I started from the following Fortran source:
subroutine test(x, y, i)
real, target :: x(4), y(4)
integer, value :: i
call inner(x, y)
call inner(y, x(i:i))
contains
subroutine inner(x, y)
real :: x(:), y(:)
x(1:4) = y(1:4)
end subroutine inner
end subroutine test
program main
interface
subroutine test(x, y, i)
real, target :: x(4), y(4)
integer, value :: i
end subroutine test
end interface
real :: x(4), y(4)
x = 1.0
y = 2.0
call test(x, y, 1)
print *, x
print *, y
end program main
repro1.ll.gz - LLVM IR on entry to LLVM produced by flang-new -Ofast alias.f90 -c -march=skylake
with an added noinline
attribute for test_
.
repro2.ll.gz - modified LLVM IR to demonstrate the problem.

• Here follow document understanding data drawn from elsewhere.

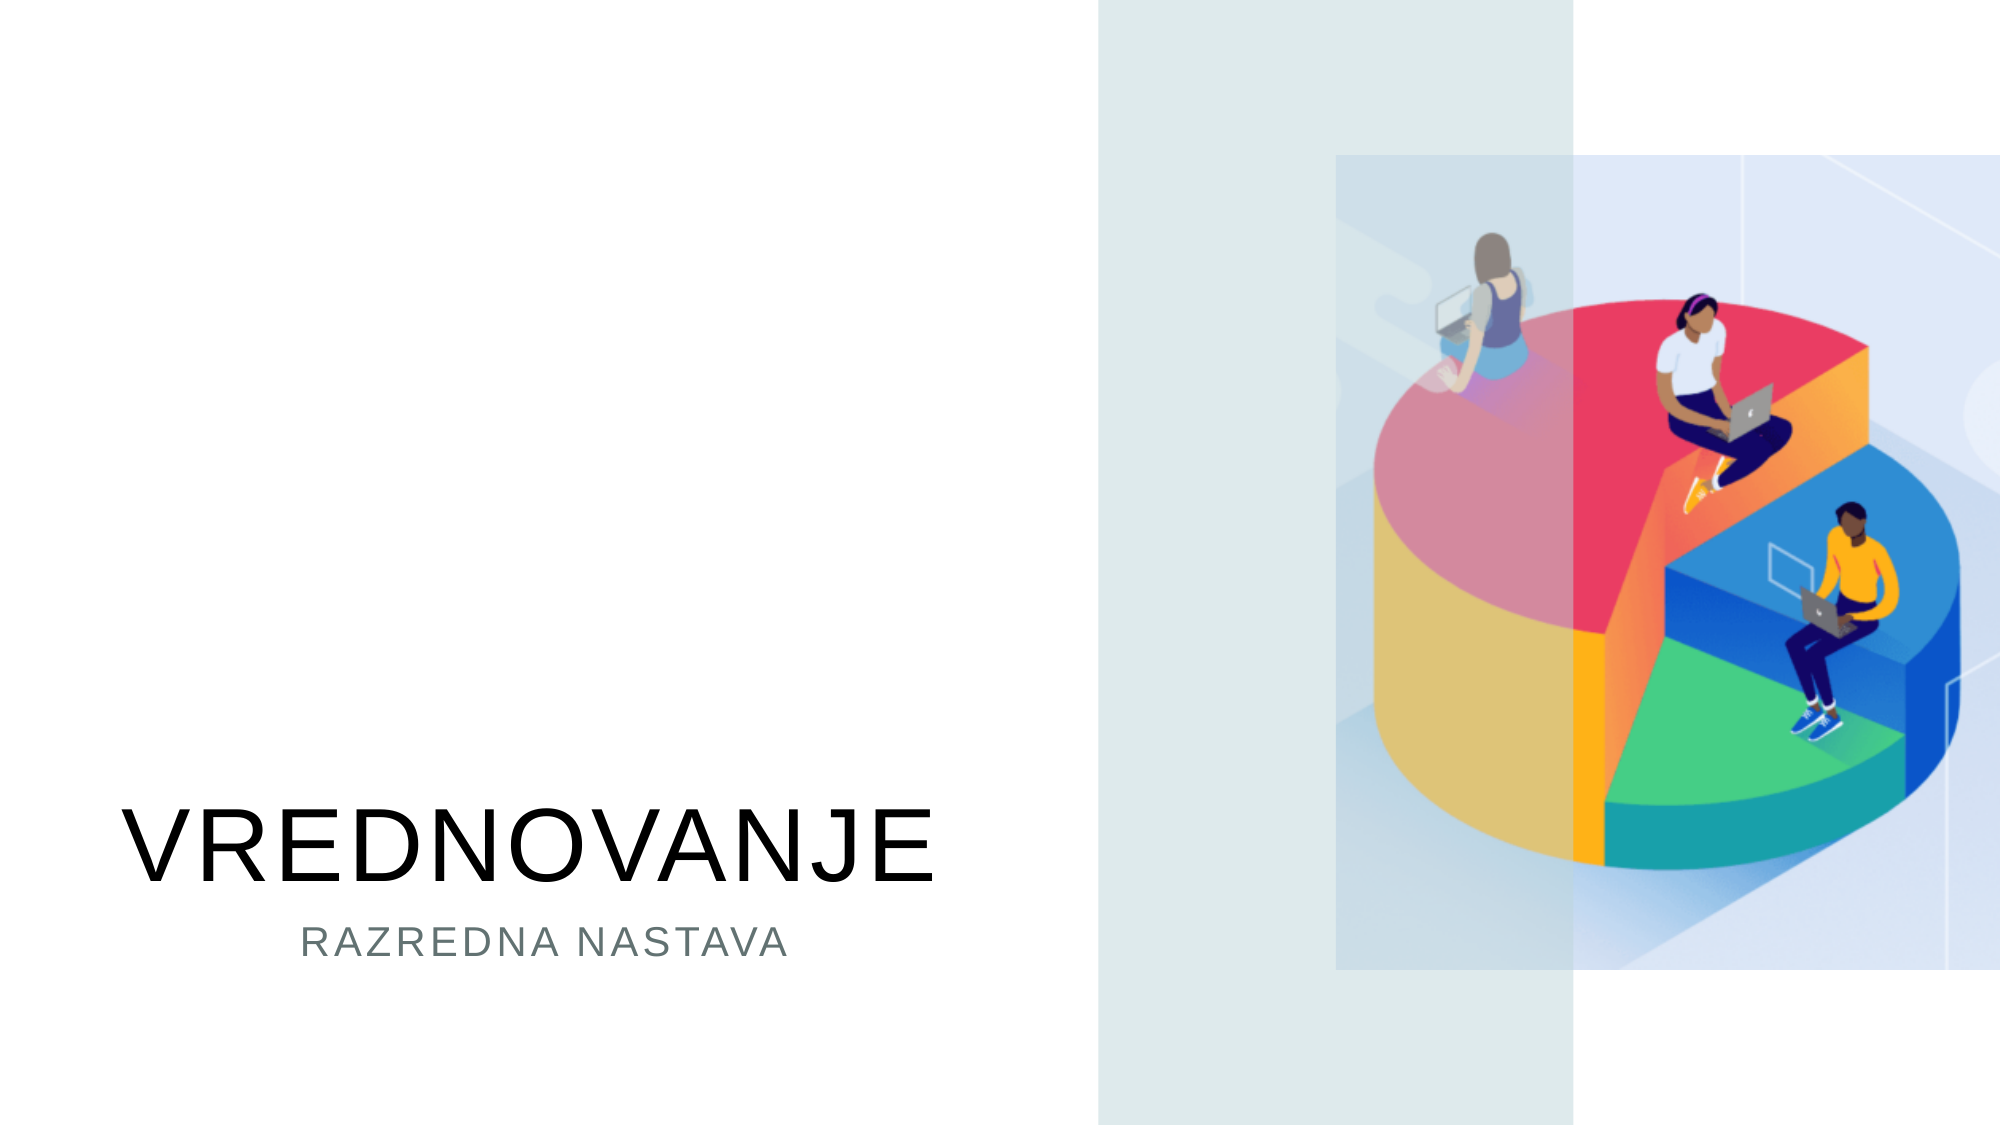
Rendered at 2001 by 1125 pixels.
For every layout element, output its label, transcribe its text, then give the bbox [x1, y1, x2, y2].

title vrednovanje [106, 440, 973, 910]
text_box [1097, 0, 1574, 1125]
list RAZREDNA NASTAVA [112, 913, 979, 1015]
picture [1335, 155, 2000, 970]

After inlining and other optimization passes applied to repro1.ll
the LLVM IR for test_
looks like this:
; Function Attrs: mustprogress nofree noinline norecurse nosync nounwind willreturn memory(argmem: readwrite)
define void @test_(ptr nocapture %0, ptr nocapture %1, i32 %2) local_unnamed_addr #0 {
%4 = load <4 x float>, ptr %1, align 4, !tbaa !3
store <4 x float> %4, ptr %0, align 4, !tbaa !9
%5 = sext i32 %2 to i64
%6 = add nsw i64 %5, -1
%7 = getelementptr [4 x float], ptr %0, i64 0, i64 %6
%8 = load <4 x float>, ptr %7, align 4, !tbaa !3
store <4 x float> %8, ptr %1, align 4, !tbaa !9
ret void
}
!3 = !{!4, !4, i64 0}
!4 = !{!"dummy arg data/_QFtestFinnerEy", !5, i64 0}
!5 = !{!"dummy arg data", !6, i64 0}
!6 = !{!"any data access", !7, i64 0}
!7 = !{!"any access", !8, i64 0}
!8 = !{!"Flang function root _QFtestPinner"}
!9 = !{!10, !10, i64 0}
!10 = !{!"dummy arg data/_QFtestFinnerEx", !5, i64 0}
TBAA tags !3
and !9
indicate no aliasing for the instructions they are attached to. This is obviously incorrect for store %4
and %8
. I was not able to write a test that would force LLVM to incorrectly reorder the store and the load, so did it manually in repro2.ll
. The incorrect behavior may be seen with:
flang-new -O0 repro2.ll; ./a.out
:
2. 2. 2. 2.
1. 1. 1. 1.
Expected result (flang-new -O0 repro1.ll; ./a.out
):
2. 2. 2. 2.
2. 2. 2. 2.
@tblah, FYI